Thanks to Fracking, North Dakota Is the Midwest's Own Little Saudi Arabia

YouTube / HydraulicFracturing
Adam Clark Estes 6,047 Views Dec 7, 2011

By many measures, North Dakota is one of America's less extraordinary states. Petroleum production is not one of those measures. Neither is the explosive popularity of hydraulic fracturing, a potentially dangerous and environmentally destructive extraction method more commonly known as "fracking".

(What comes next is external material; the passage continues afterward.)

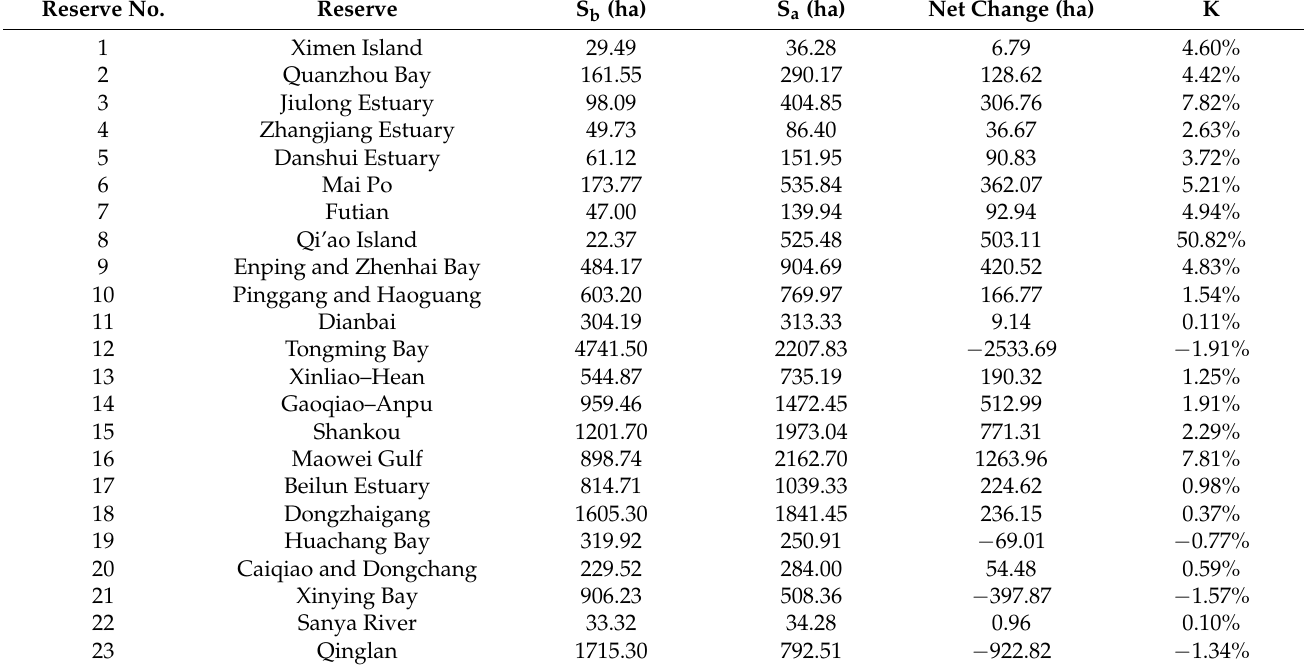
Table 5. Dynamic changes of mangrove area in reserves before and after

A new report by Abe Sauer in The Awl pulls back the curtain on the oil industry's quiet but quick takeover of North Dakota. In explaining the apocalyptic sight of "Dakota candles" illuminating the Bakken oil shale formation just west of Bismark as seen from space, Sauer explains how companies like Halliburton are leading the charge:

The Bakken formation stretches from Montana through western North Dakota through Saskatchewan. The heart is near Williston, North Dakota, a town that has gone from a population of around 12,000 to 20,000 in just a few years. When a new Motel 6 opened last week, Hallibuton immediately offered to rent the entire thing. By the end of next year, North Dakota will be the nation's number two oil producer. Every month, the state sets a new record for output. The U.S. Energy Information Administration animated map of Bakken drilling activity between 1985 and 2010 is shocking.

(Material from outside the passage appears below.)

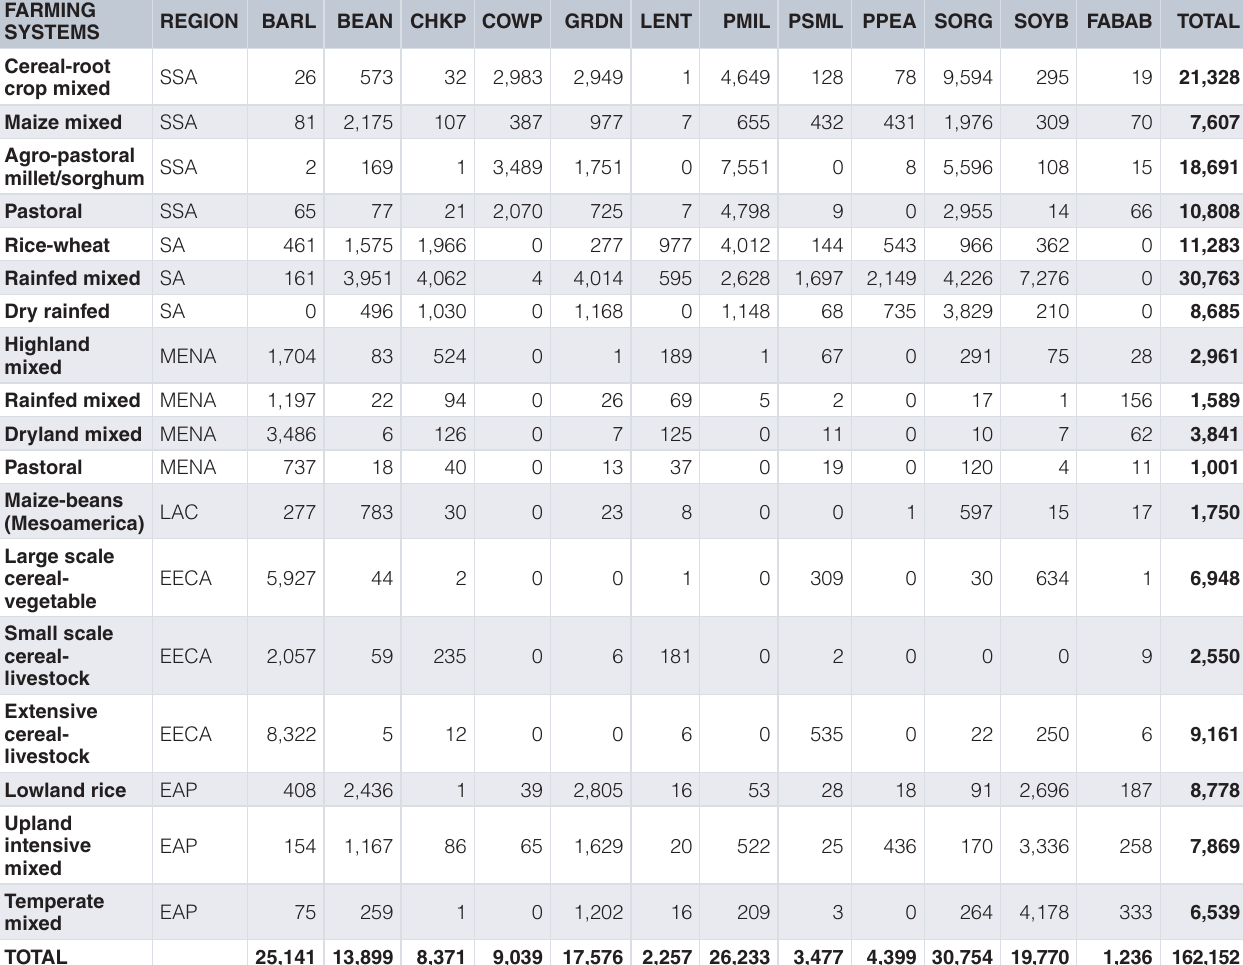
Table 1. DCL crop area in ‘000’s of hectares in 18 priority farming systems worldwide. FARMING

Thanks to advances in a process called horizontal drilling, and the growth of hydraulic fracturing (fracking) as an extraction process, the hard-to-reach oil of the Bakken is now affordable to extract. 

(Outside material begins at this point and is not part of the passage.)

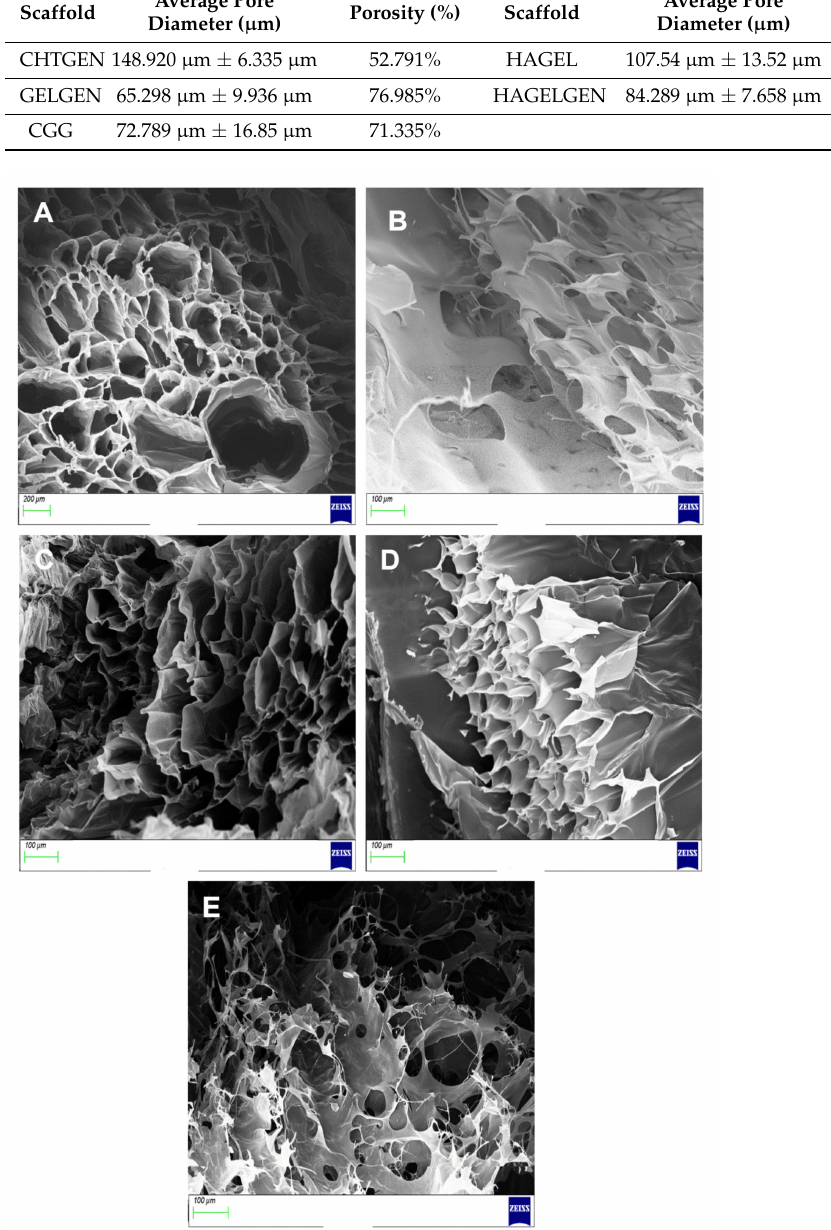
Figure 10. SEM images of ( A ) CHTGEN, ( B ) GELGEN, ( C ) CGG, ( D ) HAGEL and ( E )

Due to America's goal to become more energy independent and the evolving role of the Environmental Protection Agency, North Dakota's fast-growing oil industry is a complicated issue. However after Embridge Energy's announced plans this week to invest $145 million to expand their presence in North Dakota, we're probably going to hear more from the increasingly boisterous local opponents of fracking that The Awl profiles. In Sauers own words, "North Dakotans may be seen as rubes, and many may actually be, but even a rube knows injecting tons of poisonous chemicals into the earth is, at best, only moderately dangerous."